Breyionna Flowers
MC Contributor
After three months of countless advertisements exhilarating viewers everywhere, “The Perfect Guy” was finally released in theaters on Friday, Sept. 11, 2015. The thriller is the first film of its genre this year to be comprised of a mostly black cast, starring Sanaa Lathan, Michael Ealy, and Morris Chestnut.
The film centers on Leah Vaughn (Sanaa Lathan), a successful businesswoman who is unsatisfied in her relationship with her boyfriend of two years, David King (Morris Chestnut), because he is not ready to commit and start a family. After the couple decides to part ways, Leah meets Carter Duncan (Michael Ealy), an information technology, or IT specialist, who seems to have the qualities in a life partner that she’s been looking for. There’s just one problem: Carter is overly possessive and territorial. After witnessing Carter nearly beat a man to death solely for speaking to her, Leah breaks up with him, and the stalking begins.
Directed by David M. Rosenthal and written Tyger Williams, “The Perfect Guy” quickly turns from one woman’s battle against a psychotic ex-lover to a mediocre BET film that is so self-involved that it overtly crams in as many black stereotypes as it possibly can.
Not to mention, the characters are so underdeveloped that the film does not even bother assigning them to definite careers nor actual character goals. One would almost certainly think that Carter is the main character. After all, viewers find out more about him than Leah, the actual main character.
“I didn’t understand it. The woman, Leah, had a good job, I guess, because she had a nice-sized house, but that’s all I know. I couldn’t tell you anything else about her,” said Kimberly Stampley, a senior mass communication major from Vicksburg, Miss.
When character development fails, why not add stereotypes to cover it up? Leah Vaughn is the independent black woman who is so desperate to marry and start a family that she doesn’t even bother to learn anything about new beau Carter, other than the fact that he has a good job. Carter is the light-skinned crazy, black man, who’s possessive and does not take no for an answer.

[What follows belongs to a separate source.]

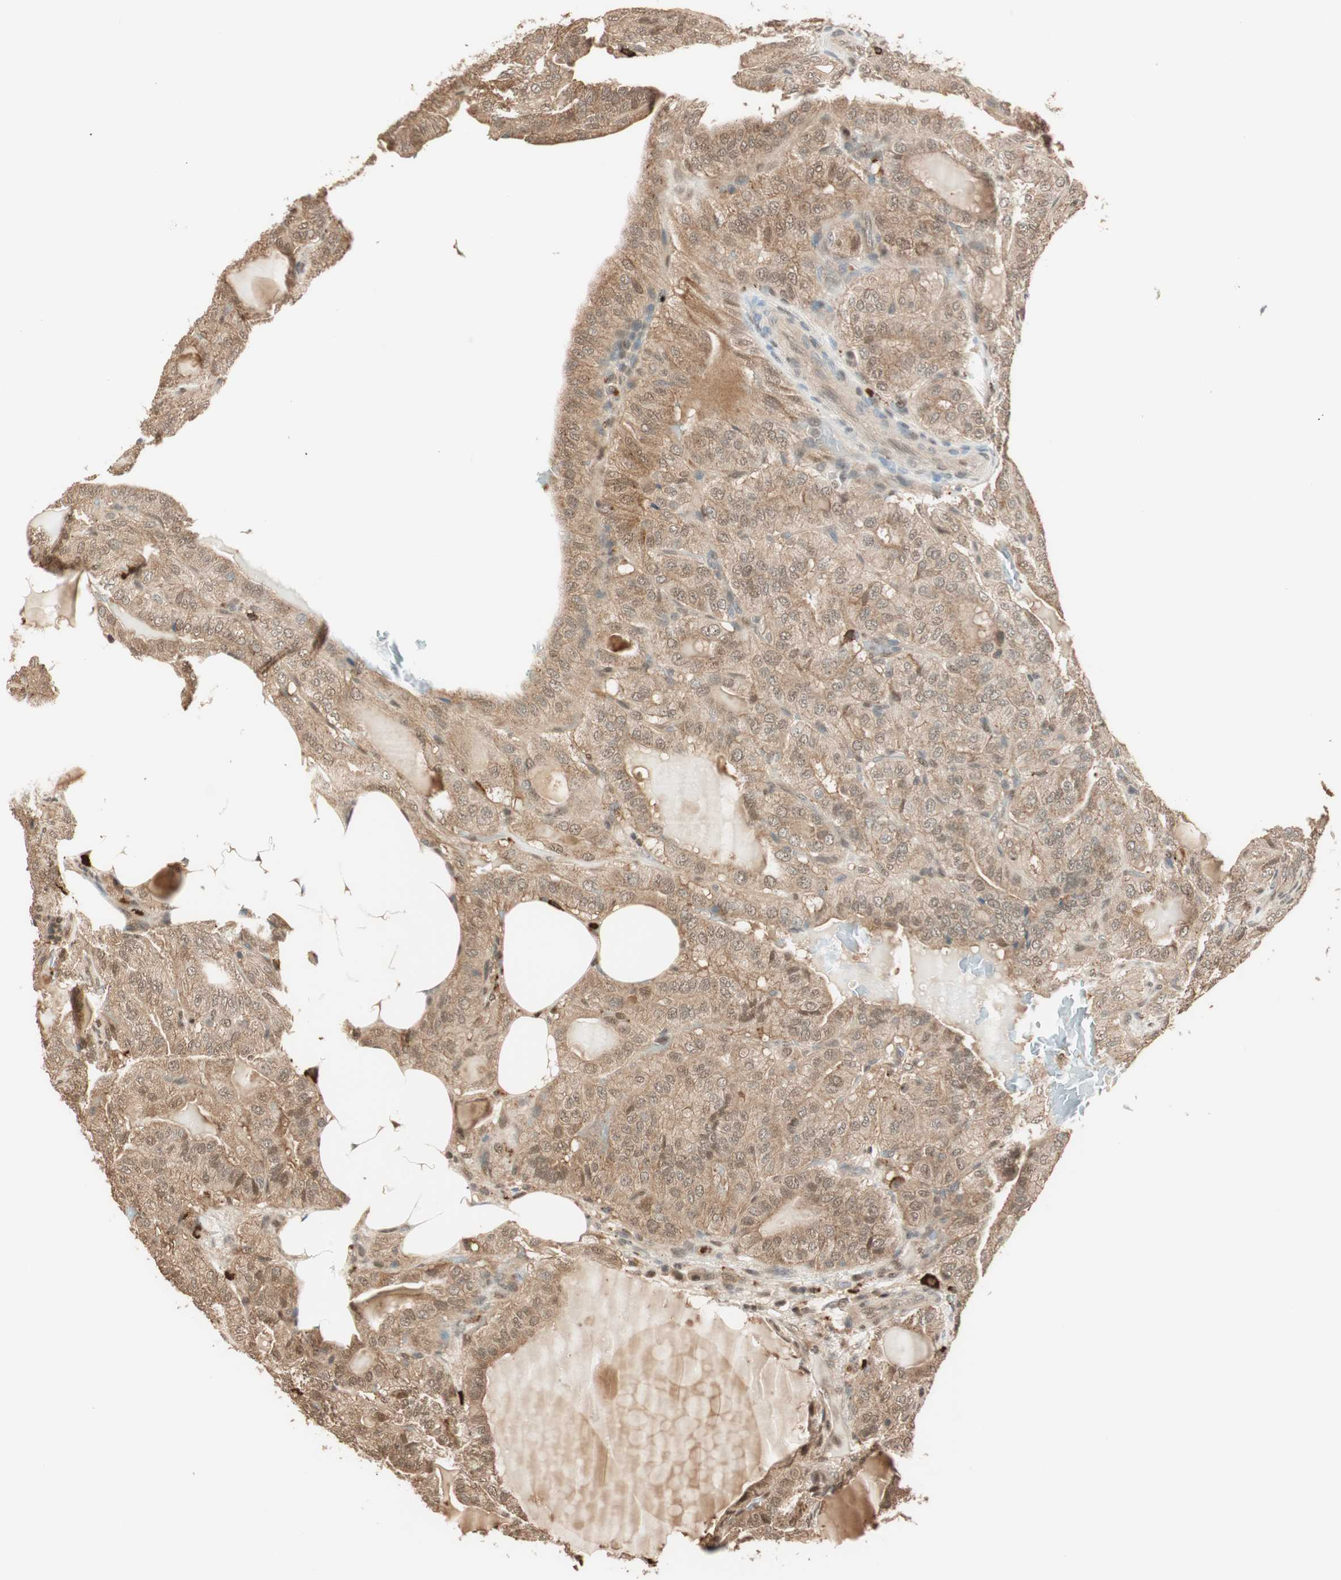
{"staining": {"intensity": "moderate", "quantity": ">75%", "location": "cytoplasmic/membranous,nuclear"}, "tissue": "thyroid cancer", "cell_type": "Tumor cells", "image_type": "cancer", "snomed": [{"axis": "morphology", "description": "Papillary adenocarcinoma, NOS"}, {"axis": "topography", "description": "Thyroid gland"}], "caption": "An image of thyroid cancer (papillary adenocarcinoma) stained for a protein reveals moderate cytoplasmic/membranous and nuclear brown staining in tumor cells. (DAB = brown stain, brightfield microscopy at high magnification).", "gene": "ZNF443", "patient": {"sex": "male", "age": 77}}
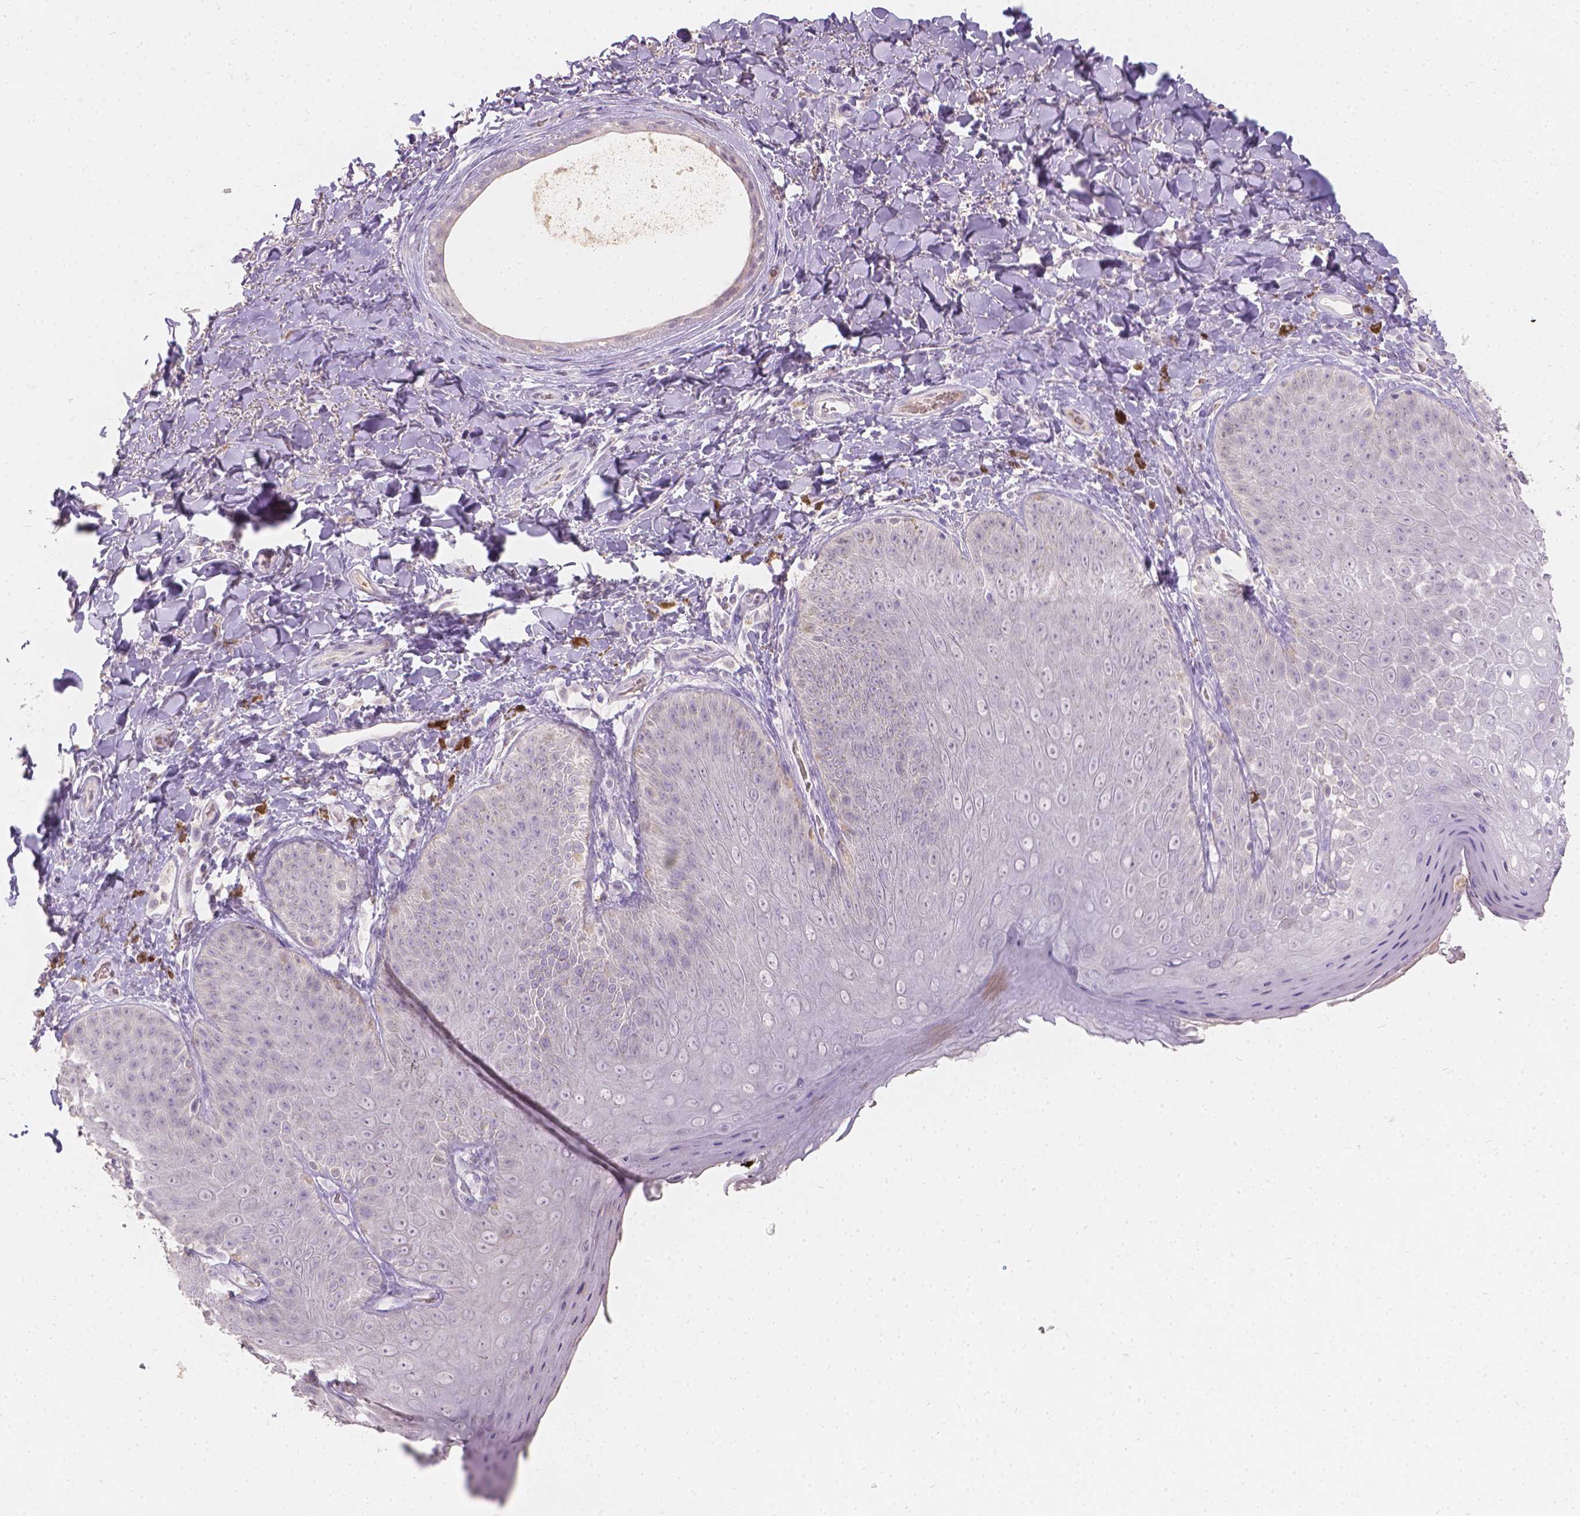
{"staining": {"intensity": "negative", "quantity": "none", "location": "none"}, "tissue": "skin", "cell_type": "Epidermal cells", "image_type": "normal", "snomed": [{"axis": "morphology", "description": "Normal tissue, NOS"}, {"axis": "topography", "description": "Anal"}], "caption": "DAB immunohistochemical staining of normal skin shows no significant positivity in epidermal cells.", "gene": "DCAF4L1", "patient": {"sex": "male", "age": 53}}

Then there’s David, the dark-skinned man with a fear of commitment and apparently no house or job title, since writers made no effort to even give him a real identity.
“I don’t like how they portrayed Morris Chestnut. It made black men, as a whole, look bad. Not only did he not want a family, I’m not even sure he had a real job. I can’t tell you anything about him. Leah was successful, but he was just there,” said Stampley.
“The Perfect Guy” fails to give its characters clear-cut goals outside of the overall theme, which still isn’t clear. The only possible goal set for Lathan’s character in the film is to get married. If that is her goal, what does that say about black women who are mainly portrayed by characters with similar goals? What does it say about black man, whose portrayals in every film this year have contained violence?
There are still audience members who were entertained by such performances since the film ranked #1 and grossed $26.7 million its opening weekend.